Severity-tiered SLA timelines, signed update delivery mechanism, and emergency out-of-cycle patch procedure — plans stating intent without process detail consistently trigger deficiency questions.

Maps to

FDA Cybersecurity: §Appendix 1.H Firmware and Software Updates, §VI.B Cybersecurity Management Plans, §VII.D Modifications

Pre-QMSR Part 820 (legacy QSR): §820.90 Nonconforming product.

IEC 62304: §6.2 Problem and modification analysis

IEC 81001-5-1: §6 SOFTWARE MAINTENANCE PROCESS

Requirement text

Per §524B(b)(2)(A) of the FD&C Act, manufacturers of cyber devices shall make available postmarket updates and patches on a reasonably justified regular cycle. FDA's Premarket Cybersecurity Guidance recommends the manufacturer establish a plan for delivering security patches and updates throughout the product's supported lifecycle, defining how patches are developed, validated, and delivered to end users, manufacturer-defined timeframes for addressing vulnerabilities by severity level, and mechanisms for authenticated and verified update delivery.

Why this clause exists

A device that cannot be patched after market clearance is a device whose security posture can only degrade over time — every new vulnerability published against its components permanently reduces its defensive capability. Regulators codified the patching obligation in §524B(b)(2)(A) of the FD&C Act because pre-2023 enforcement relied on voluntary best practices, and the observable outcome was a field population of medical devices running unpatched operating systems and firmware years past known critical vulnerabilities, with no mechanism for the clinical operator to receive or apply fixes. The IEC 81001-5-1 §6.1.1 five-factor severity assessment embedded in this requirement reflects the principled observation that patch urgency cannot be determined by CVSS score alone — a moderately scored vulnerability with a published exploit affecting a high-volume deployed fleet warrants faster response than a theoretically critical vulnerability with no known exploit on a device with compensating network isolation.

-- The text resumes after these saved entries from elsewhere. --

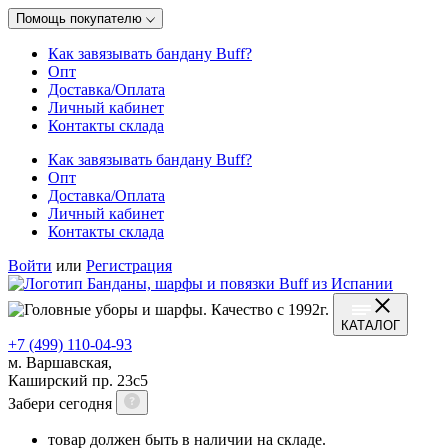
Помощь покупателю
Как завязывать бандану Buff?
Опт
Доставка/Оплата
Личный кабинет
Контакты склада
Как завязывать бандану Buff?
Опт
Доставка/Оплата
Личный кабинет
Контакты склада
Войти
или
Регистрация
КАТАЛОГ
+7 (499) 110-04-93
м. Варшавская,
Каширский пр. 23с5
Забери сегодня
товар должен быть в наличии на складе.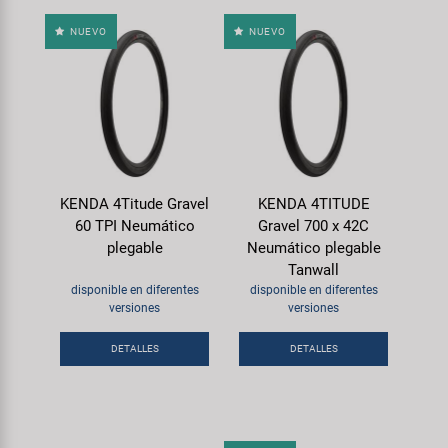
NUEVO
NUEVO
KENDA 4Titude Gravel
KENDA 4TITUDE
60 TPI Neumático
Gravel 700 x 42C
plegable
Neumático plegable
Tanwall
disponible en diferentes
disponible en diferentes
versiones
versiones
DETALLES
DETALLES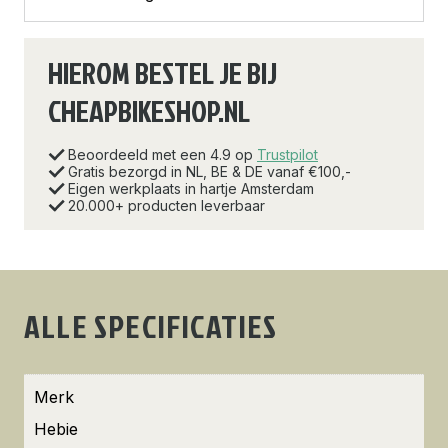
HIEROM BESTEL JE BIJ
CHEAPBIKESHOP.NL
Beoordeeld met een 4.9 op
Trustpilot
Gratis bezorgd in NL, BE & DE vanaf €100,-
Eigen werkplaats in hartje Amsterdam
20.000+ producten leverbaar
ALLE SPECIFICATIES
Merk
Hebie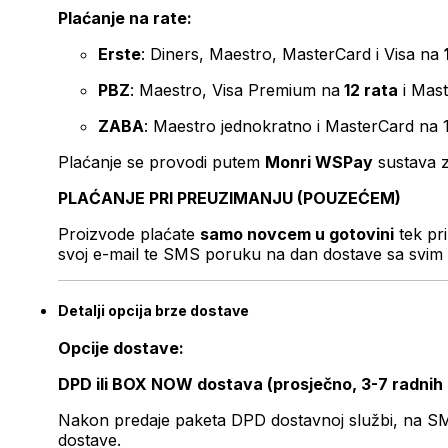
Plaćanje na rate:
Erste
: Diners, Maestro, MasterCard i Visa na
PBZ
: Maestro, Visa Premium na
12 rata
i Mas
ZABA
: Maestro jednokratno i MasterCard na 
Plaćanje se provodi putem
Monri WSPay
sustava z
PLAĆANJE PRI PREUZIMANJU (POUZEĆEM)
Proizvode plaćate
samo novcem u gotovini
tek pr
svoj e-mail te SMS poruku na dan dostave sa svim 
Detalji opcija brze dostave
Opcije dostave:
DPD ili BOX NOW dostava (prosječno, 3-7 radnih
Nakon predaje paketa DPD dostavnoj službi, na SMS 
dostave.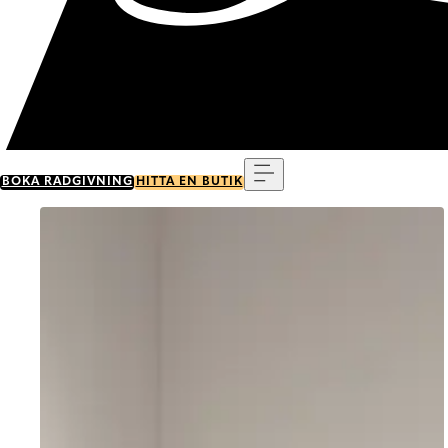
Meny
BOKA RÅDGIVNING
HITTA EN BUTIK
Go to item 0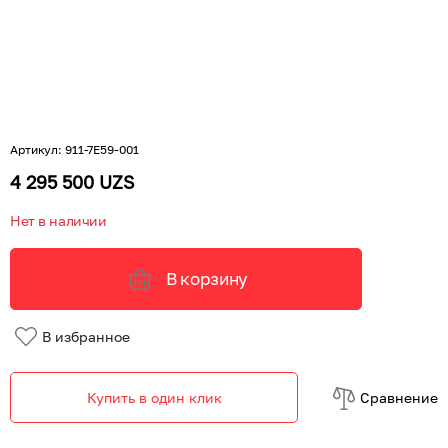
Артикул
:
911-7E59-001
4 295 500 UZS
Нет в наличии
В корзину
В избранное
Купить в один клик
Cравнение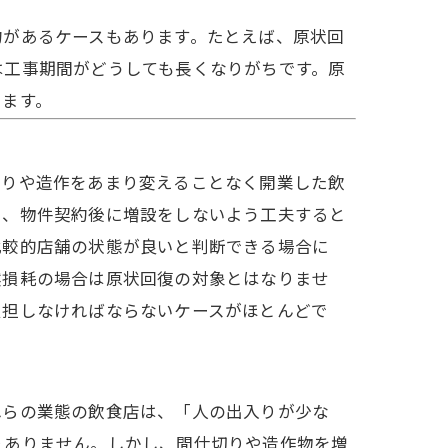
約があるケースもあります。たとえば、原状回
は工事期間がどうしても長くなりがちです。原
ります。
切りや造作をあまり変えることなく開業した飲
ら、物件契約後に増設をしないよう工夫すると
比較的店舗の状態が良いと判断できる場合に
然損耗の場合は原状回復の対象とはなりませ
負担しなければならないケースがほとんどで
れらの業態の飲食店は、「人の出入りが少な
りありません。しかし、間仕切りや造作物を増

The requirement for authenticated and integrity-verified update delivery exists because an update mechanism that can itself be compromised — accepting unsigned or tampered update packages — converts the patch channel into an attack vector, inverting its purpose.

What changed

The FDA's September 2023 final guidance replaced the October 2014 draft and represented a fundamental shift from voluntary best practices to mandatory, enforceable requirements backed by Section 524B of the FD&C Act (added by FDORA, enacted December 29, 2022), which became effective March 29, 2023. FDA's transitional non-enforcement policy ended October 1, 2023; submissions received after that date missing required cybersecurity documentation receive Refuse to Accept (RTA) letters.

Section 524B created new statutory requirements for 'cyber devices' — any device that includes software, has the ability to connect to the internet, and contains technological characteristics that could be vulnerable to cybersecurity threats. Manufacturers must submit: a plan for postmarket vulnerability monitoring and patching, evidence of secure development processes (SPDF), and a machine-readable SBOM in SPDX or CycloneDX format including transitive dependencies and end-of-support dates.

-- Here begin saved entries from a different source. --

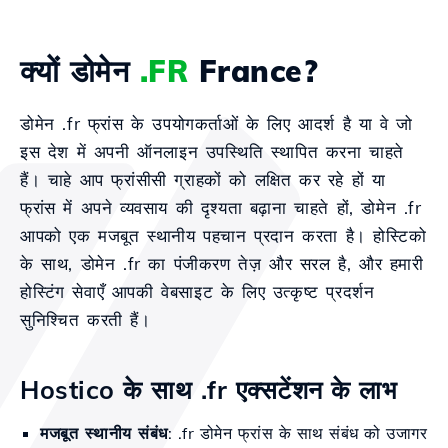
क्यों डोमेन
.FR
France?
डोमेन .fr फ्रांस के उपयोगकर्ताओं के लिए आदर्श है या वे जो
इस देश में अपनी ऑनलाइन उपस्थिति स्थापित करना चाहते
हैं। चाहे आप फ्रांसीसी ग्राहकों को लक्षित कर रहे हों या
फ्रांस में अपने व्यवसाय की दृश्यता बढ़ाना चाहते हों, डोमेन .fr
आपको एक मजबूत स्थानीय पहचान प्रदान करता है। होस्टिको
के साथ, डोमेन .fr का पंजीकरण तेज़ और सरल है, और हमारी
होस्टिंग सेवाएँ आपकी वेबसाइट के लिए उत्कृष्ट प्रदर्शन
सुनिश्चित करती हैं।
Hostico के साथ .fr एक्सटेंशन के लाभ
मजबूत स्थानीय संबंध
: .fr डोमेन फ्रांस के साथ संबंध को उजागर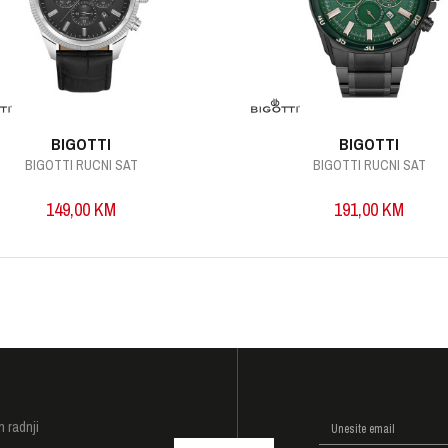
BIGOTTI
BIGOTTI
BIGOTTI RUCNI SAT
BIGOTTI RUCNI SAT
149,00
KM
191,00
KM
I
h radnji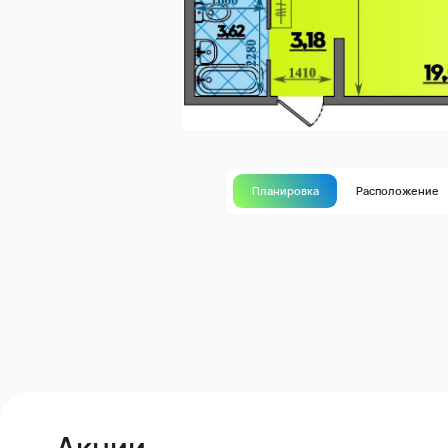
Планировка
Расположение
Акции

FDA can now refuse to accept (RTA) premarket submissions lacking adequate cybersecurity documentation. Since October 2023, there has been a 700% increase in cybersecurity-related deficiency letters, with an average of 15 deficiencies per letter when cybersecurity is cited. Threat modeling deficiencies appear in a majority of these letters. The SBOM requirement goes significantly beyond the 2014 guidance — binary analysis is expected to find hidden components, and SBOMs must be continuously maintained, not static snapshots.

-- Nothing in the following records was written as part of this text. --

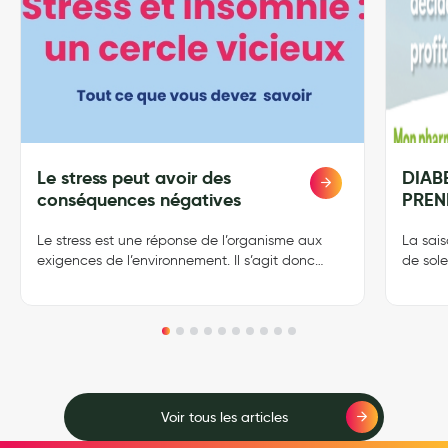
Le stress peut avoir des
DIABE
L
L
i
i
conséquences négatives
PREN
r
r
e
e
Le stress est une réponse de l’organisme aux
La sais
p
p
exigences de l’environnement. Il s’agit donc
de sole
l
l
d’une réaction défensive d’alarme qui signale à
de fair
u
u
l’organisme que son bien-être est menacé. Le
faire f
s
s
stress est par conséquent un phénomène
canicul
normal et neutre qui nous permet de nous
d’insol
adapter à certaines situations et exigences de
déshyd
la vie courante.
l’équil
Voir tous les articles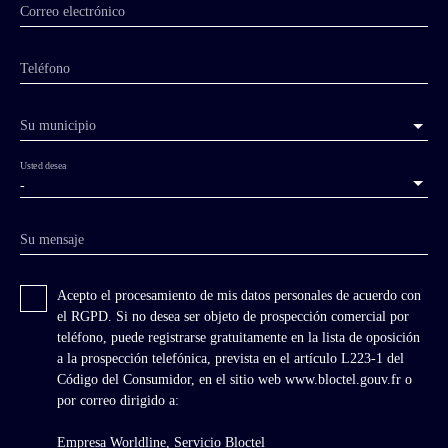
Correo electrónico
Teléfono
Su municipio
Usted desea
-
Su mensaje
Acepto el procesamiento de mis datos personales de acuerdo con
el RGPD. Si no desea ser objeto de prospección comercial por
teléfono, puede registrarse gratuitamente en la lista de oposición
a la prospección telefónica, prevista en el artículo L223-1 del
Código del Consumidor, en el sitio web www.bloctel.gouv.fr o
por correo dirigido a:
Empresa Worldline, Servicio Bloctel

Common gaps (what we see in audits)

  • Patch management plans lack procedural detailPlans state an intent to provide security updates but lack specific procedures: who decides when to patch, what validation is required, how patches are delivered (including secure boot, signed firmware, and rollback capabilities), how customers are notified, and response timelines by severity. FDA expects 30-day notification and 60-day remediation for critical risks. If a device cannot be patched, compensating control guidance for users is required.